** Opening Reading text block **
1. Inspector of Police, Puttur Circle, laid a charge sheet against the petitioners under Sections 3 and 4 of A.P. Gaming Act, 1974 (for short - 'the Act'), for their gambling in a premise where Puttur Recreation & Cultural Association is housed. This petition is filed to quash the said charge sheet.

2. The contention of the learned counsel for petitioners is that petitioners are members of Puttur Recreation & Cultural Association, registered under the Societies Registration Act, with an object of promoting sports and games among youth and middle aged people etc., and when police started interfering with their lawful activities, they filed W.P.No.16292 of 2003 seeking a direction restraining the police from interfering with their lawful activities in the Club and had also filed O.S.No.116 of 2004 seeking an injunction restraining the police from interfering with the lawful activities in the club and so police, feeling aggrieved by their filing a writ petition and suit had, with a view to harass and humiliate the petitioners falsely implicated them in this case. It is his contention that inasmuch as the procedure contemplated by Section 100(4) Cr.P.C. admittedly is not followed by the police while conducting the search and seizure, proceedings impugned are liable to be quashed because in the counter affidavit in W.P.No.14620 of 2004 it is clearly admitted that only police officials (but no independent witnesses) were present at the time of search. He placed strong reliance on the observations in State, Government of NCT of Delhi v. Sunil, 2001 (1) SCC 652 in support of his contention that the procedure laid down in Section 100 Cr.P.C. is mandatory.

3. The contention of the learned Public Prosecutor is that since mala fides have no relevance in quash proceedings and since the procedure prescribed by the Act is strictly followed and since the contentions raised by the petitioners have to be decided only at the time of trial, question of quashing the charge sheet does not arise.

4. The point for consideration is whether police, while making search under the provisions of the Act, need follow Section 100 Cr.P.C.?
** Closing Reading text block **
** Opening Information shown block **
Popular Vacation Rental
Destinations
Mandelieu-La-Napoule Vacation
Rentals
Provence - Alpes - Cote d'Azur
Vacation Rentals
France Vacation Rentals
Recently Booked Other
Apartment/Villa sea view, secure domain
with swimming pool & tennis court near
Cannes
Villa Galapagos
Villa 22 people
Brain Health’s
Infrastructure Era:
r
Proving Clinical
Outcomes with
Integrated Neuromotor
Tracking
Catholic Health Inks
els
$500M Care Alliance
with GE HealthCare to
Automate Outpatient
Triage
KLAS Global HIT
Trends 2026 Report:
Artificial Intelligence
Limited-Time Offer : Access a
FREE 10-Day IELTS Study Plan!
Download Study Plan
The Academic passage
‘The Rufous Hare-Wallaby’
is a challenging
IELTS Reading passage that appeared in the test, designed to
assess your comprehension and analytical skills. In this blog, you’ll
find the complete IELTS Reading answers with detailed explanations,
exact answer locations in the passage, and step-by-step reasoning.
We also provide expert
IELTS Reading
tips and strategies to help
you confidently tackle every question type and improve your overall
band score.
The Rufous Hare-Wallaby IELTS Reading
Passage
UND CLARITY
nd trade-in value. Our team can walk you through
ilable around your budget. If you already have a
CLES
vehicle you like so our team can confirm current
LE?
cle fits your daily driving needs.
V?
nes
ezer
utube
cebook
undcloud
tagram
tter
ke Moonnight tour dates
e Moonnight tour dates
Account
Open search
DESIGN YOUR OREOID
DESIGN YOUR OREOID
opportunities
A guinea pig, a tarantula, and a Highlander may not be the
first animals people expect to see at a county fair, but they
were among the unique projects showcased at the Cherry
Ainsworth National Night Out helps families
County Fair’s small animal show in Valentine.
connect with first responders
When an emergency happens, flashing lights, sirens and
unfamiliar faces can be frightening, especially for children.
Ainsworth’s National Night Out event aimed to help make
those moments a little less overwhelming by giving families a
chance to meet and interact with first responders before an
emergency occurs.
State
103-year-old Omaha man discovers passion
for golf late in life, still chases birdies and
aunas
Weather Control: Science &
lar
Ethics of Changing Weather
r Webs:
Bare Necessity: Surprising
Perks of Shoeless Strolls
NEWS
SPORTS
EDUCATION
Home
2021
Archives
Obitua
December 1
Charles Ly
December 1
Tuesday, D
** Closing Information shown block **
## Assignment 1
List every writ petition and suit that the judgment excerpt identifies by number.
## Assignment 2
Quote the judgment excerpt word for word, starting at "1. Inspector of" and ending at "said charge sheet.".
The records that precede this note come from a different source than the judgment excerpt.

## Written reply 1
W.P.No.16292 of 2003
O.S.No.116 of 2004
W.P.No.14620 of 2004

## Written reply 2
1. Inspector of Police, Puttur Circle, laid a charge sheet against the petitioners under Sections 3 and 4 of A.P. Gaming Act, 1974 (for short - 'the Act'), for their gambling in a premise where Puttur Recreation & Cultural Association is housed. This petition is filed to quash the said charge sheet.